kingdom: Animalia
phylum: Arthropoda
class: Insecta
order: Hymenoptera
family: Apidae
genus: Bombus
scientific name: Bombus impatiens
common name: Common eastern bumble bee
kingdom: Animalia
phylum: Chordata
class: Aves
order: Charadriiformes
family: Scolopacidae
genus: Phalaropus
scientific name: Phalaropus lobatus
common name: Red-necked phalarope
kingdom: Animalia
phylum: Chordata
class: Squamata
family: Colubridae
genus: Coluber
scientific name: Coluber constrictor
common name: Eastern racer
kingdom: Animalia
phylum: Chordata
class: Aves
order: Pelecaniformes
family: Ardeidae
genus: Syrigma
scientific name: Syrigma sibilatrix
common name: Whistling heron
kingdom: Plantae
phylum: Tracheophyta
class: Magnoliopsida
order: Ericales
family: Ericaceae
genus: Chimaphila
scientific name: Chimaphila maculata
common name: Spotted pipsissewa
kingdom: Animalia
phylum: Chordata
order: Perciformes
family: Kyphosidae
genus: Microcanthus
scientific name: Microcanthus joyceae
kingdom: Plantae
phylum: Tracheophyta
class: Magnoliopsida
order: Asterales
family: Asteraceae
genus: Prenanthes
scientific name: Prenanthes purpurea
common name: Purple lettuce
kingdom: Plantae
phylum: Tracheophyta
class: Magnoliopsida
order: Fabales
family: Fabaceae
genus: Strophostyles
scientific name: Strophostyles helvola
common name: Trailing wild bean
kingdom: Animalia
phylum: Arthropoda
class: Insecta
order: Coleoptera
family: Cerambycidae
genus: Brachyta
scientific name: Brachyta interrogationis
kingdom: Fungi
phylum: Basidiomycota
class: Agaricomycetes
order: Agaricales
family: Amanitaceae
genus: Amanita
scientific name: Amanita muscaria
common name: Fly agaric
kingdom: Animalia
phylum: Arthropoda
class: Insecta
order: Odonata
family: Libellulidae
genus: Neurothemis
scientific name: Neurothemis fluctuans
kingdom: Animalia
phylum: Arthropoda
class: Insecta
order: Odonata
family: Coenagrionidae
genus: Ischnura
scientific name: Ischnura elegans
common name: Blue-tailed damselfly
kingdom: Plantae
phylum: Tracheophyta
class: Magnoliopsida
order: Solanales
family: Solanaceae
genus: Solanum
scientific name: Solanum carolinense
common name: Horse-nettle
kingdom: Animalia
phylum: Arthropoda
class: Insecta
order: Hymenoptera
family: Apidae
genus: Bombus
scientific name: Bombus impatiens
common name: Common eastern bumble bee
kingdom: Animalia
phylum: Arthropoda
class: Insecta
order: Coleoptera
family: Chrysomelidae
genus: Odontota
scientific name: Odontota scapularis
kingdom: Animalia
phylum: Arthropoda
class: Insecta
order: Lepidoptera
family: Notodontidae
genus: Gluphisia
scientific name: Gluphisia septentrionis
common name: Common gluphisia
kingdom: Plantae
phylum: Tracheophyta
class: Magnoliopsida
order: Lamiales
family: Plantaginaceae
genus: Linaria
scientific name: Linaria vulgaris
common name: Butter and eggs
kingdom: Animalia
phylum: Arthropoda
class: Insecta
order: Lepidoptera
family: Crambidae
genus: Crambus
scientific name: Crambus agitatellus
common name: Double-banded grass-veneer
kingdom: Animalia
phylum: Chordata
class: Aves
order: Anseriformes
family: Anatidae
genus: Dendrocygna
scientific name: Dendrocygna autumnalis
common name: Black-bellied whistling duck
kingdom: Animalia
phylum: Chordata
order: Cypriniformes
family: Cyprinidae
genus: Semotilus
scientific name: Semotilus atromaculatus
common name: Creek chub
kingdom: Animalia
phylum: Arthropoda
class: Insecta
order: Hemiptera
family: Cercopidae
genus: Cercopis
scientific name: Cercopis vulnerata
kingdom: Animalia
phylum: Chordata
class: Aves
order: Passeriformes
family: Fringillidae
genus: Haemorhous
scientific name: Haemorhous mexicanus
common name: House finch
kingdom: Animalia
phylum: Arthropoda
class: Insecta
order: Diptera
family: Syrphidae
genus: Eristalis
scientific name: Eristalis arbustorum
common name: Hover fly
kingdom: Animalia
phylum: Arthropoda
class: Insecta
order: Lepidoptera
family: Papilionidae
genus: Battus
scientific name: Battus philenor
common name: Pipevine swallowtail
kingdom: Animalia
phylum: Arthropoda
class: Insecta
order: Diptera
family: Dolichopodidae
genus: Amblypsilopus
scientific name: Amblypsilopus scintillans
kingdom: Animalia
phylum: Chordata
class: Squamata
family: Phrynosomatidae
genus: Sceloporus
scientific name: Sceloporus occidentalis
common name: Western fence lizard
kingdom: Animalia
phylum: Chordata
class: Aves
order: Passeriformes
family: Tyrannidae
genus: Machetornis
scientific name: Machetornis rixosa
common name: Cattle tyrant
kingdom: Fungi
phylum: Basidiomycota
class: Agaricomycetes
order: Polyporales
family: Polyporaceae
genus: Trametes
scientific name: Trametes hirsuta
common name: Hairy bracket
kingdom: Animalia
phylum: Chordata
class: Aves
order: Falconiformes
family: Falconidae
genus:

- Written request: Copy out, without alteration, every line of the listing from the line containing "genus: Neurothemis" down to the line containing "genus: Dendrocygna", including both of those lines.

- Task output:
genus: Neurothemis
scientific name: Neurothemis fluctuans
kingdom: Animalia
phylum: Arthropoda
class: Insecta
order: Odonata
family: Coenagrionidae
genus: Ischnura
scientific name: Ischnura elegans
common name: Blue-tailed damselfly
kingdom: Plantae
phylum: Tracheophyta
class: Magnoliopsida
order: Solanales
family: Solanaceae
genus: Solanum
scientific name: Solanum carolinense
common name: Horse-nettle
kingdom: Animalia
phylum: Arthropoda
class: Insecta
order: Hymenoptera
family: Apidae
genus: Bombus
scientific name: Bombus impatiens
common name: Common eastern bumble bee
kingdom: Animalia
phylum: Arthropoda
class: Insecta
order: Coleoptera
family: Chrysomelidae
genus: Odontota
scientific name: Odontota scapularis
kingdom: Animalia
phylum: Arthropoda
class: Insecta
order: Lepidoptera
family: Notodontidae
genus: Gluphisia
scientific name: Gluphisia septentrionis
common name: Common gluphisia
kingdom: Plantae
phylum: Tracheophyta
class: Magnoliopsida
order: Lamiales
family: Plantaginaceae
genus: Linaria
scientific name: Linaria vulgaris
common name: Butter and eggs
kingdom: Animalia
phylum: Arthropoda
class: Insecta
order: Lepidoptera
family: Crambidae
genus: Crambus
scientific name: Crambus agitatellus
common name: Double-banded grass-veneer
kingdom: Animalia
phylum: Chordata
class: Aves
order: Anseriformes
family: Anatidae
genus: Dendrocygna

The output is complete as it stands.